— TASK TO CARRY OUT —
Please give the number of lines in the material below that contain "middle", without further comment.

— DATASET —
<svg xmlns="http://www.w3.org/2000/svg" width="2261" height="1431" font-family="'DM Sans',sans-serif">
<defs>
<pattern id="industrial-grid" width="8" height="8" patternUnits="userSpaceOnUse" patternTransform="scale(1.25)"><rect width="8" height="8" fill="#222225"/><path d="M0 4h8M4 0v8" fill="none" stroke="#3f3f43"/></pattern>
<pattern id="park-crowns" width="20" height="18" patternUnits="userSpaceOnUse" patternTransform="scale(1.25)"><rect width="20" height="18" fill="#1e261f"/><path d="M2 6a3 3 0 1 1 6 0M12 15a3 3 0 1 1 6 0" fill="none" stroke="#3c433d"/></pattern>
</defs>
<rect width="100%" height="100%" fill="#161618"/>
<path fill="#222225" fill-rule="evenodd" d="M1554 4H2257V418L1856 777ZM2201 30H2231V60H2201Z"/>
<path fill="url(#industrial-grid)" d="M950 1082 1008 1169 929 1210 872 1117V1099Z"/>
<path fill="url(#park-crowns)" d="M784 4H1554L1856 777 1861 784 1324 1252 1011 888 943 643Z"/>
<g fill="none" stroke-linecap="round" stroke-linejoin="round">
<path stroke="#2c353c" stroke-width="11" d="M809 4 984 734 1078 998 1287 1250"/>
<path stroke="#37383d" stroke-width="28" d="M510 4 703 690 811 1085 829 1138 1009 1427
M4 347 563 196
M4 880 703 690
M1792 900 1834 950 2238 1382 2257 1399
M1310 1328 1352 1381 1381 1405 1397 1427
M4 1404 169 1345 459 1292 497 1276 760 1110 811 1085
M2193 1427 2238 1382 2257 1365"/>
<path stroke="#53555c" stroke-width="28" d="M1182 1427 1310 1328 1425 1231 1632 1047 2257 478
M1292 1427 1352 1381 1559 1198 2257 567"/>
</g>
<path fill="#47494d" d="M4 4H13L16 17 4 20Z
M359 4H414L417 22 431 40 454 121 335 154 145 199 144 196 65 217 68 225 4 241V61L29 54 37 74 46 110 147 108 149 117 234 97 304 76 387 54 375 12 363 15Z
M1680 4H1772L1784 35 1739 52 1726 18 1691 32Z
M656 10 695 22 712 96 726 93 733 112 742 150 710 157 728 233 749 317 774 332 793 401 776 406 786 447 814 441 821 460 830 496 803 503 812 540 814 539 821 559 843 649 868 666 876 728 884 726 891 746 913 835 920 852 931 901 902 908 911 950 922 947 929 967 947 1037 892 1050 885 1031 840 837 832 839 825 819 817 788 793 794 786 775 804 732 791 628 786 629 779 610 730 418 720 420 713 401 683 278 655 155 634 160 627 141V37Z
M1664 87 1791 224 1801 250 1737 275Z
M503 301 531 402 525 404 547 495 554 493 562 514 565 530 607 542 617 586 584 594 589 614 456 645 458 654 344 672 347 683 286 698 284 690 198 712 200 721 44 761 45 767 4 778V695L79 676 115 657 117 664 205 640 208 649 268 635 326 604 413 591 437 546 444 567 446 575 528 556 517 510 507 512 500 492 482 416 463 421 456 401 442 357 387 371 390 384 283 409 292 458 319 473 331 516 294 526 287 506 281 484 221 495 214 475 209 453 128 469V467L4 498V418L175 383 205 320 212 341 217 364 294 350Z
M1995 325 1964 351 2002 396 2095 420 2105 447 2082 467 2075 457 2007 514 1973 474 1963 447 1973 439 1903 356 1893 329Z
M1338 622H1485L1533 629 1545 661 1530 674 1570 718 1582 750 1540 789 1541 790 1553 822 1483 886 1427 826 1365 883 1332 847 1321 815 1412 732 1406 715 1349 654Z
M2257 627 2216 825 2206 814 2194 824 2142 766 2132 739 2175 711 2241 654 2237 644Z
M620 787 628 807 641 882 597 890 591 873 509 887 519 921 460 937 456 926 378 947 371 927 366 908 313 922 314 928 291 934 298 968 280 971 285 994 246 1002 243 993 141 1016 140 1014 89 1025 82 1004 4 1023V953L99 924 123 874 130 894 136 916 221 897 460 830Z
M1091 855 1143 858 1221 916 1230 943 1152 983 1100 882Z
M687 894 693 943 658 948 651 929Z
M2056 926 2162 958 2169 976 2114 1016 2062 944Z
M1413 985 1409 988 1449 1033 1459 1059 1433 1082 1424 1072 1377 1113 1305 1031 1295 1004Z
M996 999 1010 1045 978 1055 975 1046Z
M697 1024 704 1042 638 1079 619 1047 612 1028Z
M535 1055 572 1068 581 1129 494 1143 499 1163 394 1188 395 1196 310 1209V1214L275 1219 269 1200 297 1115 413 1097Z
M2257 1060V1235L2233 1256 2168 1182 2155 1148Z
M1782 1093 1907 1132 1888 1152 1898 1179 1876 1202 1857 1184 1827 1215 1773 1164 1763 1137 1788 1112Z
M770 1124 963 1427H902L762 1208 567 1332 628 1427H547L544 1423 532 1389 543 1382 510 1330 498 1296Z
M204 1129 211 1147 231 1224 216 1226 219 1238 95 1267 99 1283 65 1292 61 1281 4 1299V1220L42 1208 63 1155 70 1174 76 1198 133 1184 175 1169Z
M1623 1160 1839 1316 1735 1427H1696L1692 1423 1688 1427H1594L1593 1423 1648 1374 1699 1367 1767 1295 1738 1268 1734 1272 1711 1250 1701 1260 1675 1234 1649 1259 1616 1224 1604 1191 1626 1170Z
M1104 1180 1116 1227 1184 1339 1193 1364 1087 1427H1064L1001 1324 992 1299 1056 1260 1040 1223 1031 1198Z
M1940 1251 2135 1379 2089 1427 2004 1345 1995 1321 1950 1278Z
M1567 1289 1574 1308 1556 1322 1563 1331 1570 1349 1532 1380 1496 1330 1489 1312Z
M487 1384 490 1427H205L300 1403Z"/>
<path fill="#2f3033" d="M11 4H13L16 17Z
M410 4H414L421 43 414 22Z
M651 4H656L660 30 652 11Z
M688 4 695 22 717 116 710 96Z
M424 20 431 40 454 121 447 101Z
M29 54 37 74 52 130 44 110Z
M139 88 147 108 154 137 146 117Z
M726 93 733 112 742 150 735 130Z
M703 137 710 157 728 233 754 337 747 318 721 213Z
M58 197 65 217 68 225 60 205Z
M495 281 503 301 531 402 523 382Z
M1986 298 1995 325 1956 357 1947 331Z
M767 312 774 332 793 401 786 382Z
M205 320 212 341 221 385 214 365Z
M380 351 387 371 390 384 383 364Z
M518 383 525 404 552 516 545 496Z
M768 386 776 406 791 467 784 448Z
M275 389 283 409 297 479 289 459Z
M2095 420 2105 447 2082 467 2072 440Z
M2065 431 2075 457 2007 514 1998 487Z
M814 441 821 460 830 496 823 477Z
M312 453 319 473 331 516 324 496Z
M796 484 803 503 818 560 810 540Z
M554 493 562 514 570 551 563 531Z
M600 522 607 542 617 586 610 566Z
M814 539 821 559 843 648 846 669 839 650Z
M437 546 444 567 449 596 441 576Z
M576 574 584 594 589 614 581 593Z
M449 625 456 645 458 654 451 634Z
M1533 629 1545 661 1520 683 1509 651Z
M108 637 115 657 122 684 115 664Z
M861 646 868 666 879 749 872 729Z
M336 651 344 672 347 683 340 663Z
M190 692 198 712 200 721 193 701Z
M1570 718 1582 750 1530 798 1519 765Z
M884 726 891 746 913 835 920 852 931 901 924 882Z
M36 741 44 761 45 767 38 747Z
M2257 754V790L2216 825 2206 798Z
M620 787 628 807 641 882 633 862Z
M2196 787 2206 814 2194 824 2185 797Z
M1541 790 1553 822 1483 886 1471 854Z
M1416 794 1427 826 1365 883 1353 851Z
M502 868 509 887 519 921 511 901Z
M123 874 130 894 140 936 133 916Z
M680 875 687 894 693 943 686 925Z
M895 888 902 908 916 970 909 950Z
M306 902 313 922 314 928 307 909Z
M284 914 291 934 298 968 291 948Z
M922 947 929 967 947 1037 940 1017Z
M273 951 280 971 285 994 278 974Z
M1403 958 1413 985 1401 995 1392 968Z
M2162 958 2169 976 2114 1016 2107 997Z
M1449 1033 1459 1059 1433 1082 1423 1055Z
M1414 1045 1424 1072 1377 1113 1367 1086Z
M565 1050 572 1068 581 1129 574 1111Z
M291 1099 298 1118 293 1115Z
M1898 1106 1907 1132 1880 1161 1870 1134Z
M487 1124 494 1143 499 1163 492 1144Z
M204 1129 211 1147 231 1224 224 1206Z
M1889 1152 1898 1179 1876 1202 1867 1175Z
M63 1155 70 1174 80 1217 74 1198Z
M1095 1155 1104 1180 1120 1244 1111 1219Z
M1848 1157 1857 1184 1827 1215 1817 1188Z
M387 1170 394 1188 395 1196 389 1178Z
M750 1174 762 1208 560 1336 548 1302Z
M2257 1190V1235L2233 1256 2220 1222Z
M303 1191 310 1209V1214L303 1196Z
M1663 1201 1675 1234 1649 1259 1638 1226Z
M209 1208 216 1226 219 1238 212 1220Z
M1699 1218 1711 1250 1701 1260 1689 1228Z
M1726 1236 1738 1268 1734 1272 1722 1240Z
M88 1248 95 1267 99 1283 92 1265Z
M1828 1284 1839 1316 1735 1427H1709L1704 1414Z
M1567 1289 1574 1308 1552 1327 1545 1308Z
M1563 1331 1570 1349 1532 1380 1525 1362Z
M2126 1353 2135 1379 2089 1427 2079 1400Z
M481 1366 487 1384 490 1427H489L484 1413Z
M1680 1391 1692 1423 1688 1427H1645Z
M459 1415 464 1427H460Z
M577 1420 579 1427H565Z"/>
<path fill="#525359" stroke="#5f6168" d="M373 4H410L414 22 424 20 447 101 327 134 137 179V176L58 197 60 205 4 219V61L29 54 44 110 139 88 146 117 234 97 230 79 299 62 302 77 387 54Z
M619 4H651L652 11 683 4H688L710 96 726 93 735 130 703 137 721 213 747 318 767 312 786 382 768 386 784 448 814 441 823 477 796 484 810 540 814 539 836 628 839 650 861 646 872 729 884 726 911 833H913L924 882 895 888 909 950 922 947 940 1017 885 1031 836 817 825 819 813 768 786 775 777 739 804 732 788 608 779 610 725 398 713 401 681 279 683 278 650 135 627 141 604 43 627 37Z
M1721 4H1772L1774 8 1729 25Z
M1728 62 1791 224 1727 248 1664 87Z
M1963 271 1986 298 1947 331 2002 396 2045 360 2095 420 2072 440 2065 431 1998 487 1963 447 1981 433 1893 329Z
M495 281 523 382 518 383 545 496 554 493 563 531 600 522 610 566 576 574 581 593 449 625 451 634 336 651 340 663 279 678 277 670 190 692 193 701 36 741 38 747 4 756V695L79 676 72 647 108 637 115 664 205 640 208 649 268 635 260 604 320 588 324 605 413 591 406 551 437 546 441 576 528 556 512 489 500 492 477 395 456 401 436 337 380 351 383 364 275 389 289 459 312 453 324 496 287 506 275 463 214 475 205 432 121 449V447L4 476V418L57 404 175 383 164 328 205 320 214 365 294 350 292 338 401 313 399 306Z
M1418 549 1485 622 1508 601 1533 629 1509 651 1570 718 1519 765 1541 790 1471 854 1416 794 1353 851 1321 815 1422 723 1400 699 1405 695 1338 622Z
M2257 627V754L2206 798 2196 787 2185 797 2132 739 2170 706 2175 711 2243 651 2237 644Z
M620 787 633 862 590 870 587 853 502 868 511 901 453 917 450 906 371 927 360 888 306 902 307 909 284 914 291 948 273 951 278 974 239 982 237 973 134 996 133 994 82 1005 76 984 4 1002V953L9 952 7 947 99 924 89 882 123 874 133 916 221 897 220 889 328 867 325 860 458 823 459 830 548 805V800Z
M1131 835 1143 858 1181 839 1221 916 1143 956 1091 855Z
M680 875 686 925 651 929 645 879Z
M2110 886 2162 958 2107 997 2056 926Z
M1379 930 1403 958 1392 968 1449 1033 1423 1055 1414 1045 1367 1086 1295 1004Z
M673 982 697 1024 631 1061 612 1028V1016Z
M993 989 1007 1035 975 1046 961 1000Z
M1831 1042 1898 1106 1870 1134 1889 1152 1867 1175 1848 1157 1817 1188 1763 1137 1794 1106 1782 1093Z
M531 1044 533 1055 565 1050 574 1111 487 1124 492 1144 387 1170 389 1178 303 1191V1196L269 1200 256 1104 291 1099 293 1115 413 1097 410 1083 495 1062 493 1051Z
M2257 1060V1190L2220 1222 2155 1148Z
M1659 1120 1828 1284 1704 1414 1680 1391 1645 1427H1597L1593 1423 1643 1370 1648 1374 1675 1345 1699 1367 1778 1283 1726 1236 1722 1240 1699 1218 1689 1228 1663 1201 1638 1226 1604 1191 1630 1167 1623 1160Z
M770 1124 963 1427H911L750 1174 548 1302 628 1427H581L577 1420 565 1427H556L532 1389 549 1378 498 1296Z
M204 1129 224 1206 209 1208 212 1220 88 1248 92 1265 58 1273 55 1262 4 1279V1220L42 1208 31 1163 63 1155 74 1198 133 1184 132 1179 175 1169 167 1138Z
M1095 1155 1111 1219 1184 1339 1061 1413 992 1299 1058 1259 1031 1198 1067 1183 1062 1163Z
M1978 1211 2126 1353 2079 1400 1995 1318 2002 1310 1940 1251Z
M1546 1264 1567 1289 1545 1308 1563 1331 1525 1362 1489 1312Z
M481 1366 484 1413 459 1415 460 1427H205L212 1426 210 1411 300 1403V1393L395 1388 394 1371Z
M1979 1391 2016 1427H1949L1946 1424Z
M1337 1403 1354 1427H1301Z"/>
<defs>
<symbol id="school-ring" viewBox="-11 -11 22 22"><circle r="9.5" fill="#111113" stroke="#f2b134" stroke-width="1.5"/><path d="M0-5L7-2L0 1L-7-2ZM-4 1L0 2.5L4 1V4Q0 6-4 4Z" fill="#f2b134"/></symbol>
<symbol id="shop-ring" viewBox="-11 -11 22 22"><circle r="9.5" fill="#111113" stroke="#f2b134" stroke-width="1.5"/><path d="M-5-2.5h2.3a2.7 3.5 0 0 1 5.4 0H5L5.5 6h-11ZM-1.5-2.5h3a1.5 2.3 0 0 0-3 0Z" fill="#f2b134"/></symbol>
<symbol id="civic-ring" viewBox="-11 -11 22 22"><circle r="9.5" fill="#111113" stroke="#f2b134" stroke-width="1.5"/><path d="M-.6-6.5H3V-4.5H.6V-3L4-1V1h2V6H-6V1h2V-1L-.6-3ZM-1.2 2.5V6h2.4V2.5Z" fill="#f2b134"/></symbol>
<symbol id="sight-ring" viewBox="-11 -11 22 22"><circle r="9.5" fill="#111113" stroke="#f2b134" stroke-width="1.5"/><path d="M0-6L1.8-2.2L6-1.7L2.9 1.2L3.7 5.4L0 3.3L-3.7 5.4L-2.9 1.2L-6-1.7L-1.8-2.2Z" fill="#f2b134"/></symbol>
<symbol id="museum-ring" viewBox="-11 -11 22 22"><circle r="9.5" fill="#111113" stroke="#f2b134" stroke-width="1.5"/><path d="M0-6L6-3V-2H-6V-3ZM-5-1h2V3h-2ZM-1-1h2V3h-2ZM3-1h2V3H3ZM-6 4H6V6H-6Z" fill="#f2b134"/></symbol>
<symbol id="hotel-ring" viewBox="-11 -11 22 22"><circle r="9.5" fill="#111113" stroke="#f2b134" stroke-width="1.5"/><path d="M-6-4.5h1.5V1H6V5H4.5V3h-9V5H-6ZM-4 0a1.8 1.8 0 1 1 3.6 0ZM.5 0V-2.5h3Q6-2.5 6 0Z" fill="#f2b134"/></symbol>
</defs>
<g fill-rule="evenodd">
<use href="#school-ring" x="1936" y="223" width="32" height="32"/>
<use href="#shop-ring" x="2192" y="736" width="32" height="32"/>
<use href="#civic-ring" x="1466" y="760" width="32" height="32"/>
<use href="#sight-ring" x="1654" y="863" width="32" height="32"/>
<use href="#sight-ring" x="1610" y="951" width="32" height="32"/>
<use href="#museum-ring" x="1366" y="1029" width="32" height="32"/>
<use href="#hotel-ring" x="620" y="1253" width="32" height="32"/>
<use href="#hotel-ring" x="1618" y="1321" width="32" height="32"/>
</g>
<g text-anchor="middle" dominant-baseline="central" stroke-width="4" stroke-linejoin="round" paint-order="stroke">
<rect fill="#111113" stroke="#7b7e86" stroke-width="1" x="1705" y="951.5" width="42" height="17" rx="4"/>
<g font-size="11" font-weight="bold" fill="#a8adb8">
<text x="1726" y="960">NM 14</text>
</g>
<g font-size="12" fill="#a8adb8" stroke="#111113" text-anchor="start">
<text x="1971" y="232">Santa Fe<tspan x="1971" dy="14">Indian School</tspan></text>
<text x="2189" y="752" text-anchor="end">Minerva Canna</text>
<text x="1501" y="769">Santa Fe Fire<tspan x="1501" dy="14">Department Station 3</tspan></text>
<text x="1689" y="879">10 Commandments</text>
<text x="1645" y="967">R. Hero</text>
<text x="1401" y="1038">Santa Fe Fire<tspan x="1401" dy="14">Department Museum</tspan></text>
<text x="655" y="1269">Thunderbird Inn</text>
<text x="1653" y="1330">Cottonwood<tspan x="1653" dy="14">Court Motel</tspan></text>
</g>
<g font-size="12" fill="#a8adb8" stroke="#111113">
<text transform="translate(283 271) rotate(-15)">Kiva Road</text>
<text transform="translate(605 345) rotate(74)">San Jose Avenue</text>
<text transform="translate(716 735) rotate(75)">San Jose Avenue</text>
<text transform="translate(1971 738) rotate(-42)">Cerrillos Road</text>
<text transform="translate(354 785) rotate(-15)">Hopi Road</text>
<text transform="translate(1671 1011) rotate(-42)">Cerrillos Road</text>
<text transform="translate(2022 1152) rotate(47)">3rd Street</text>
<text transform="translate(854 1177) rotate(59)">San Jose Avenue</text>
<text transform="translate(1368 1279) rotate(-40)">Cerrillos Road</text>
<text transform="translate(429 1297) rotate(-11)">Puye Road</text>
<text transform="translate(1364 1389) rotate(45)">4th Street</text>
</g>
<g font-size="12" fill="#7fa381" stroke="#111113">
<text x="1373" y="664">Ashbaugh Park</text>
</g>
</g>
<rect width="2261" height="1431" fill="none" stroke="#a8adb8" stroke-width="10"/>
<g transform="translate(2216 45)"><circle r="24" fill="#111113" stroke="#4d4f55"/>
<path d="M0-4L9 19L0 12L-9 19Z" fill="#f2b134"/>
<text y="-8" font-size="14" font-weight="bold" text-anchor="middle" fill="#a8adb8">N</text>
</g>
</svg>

— EXERCISE RESPONSE —
2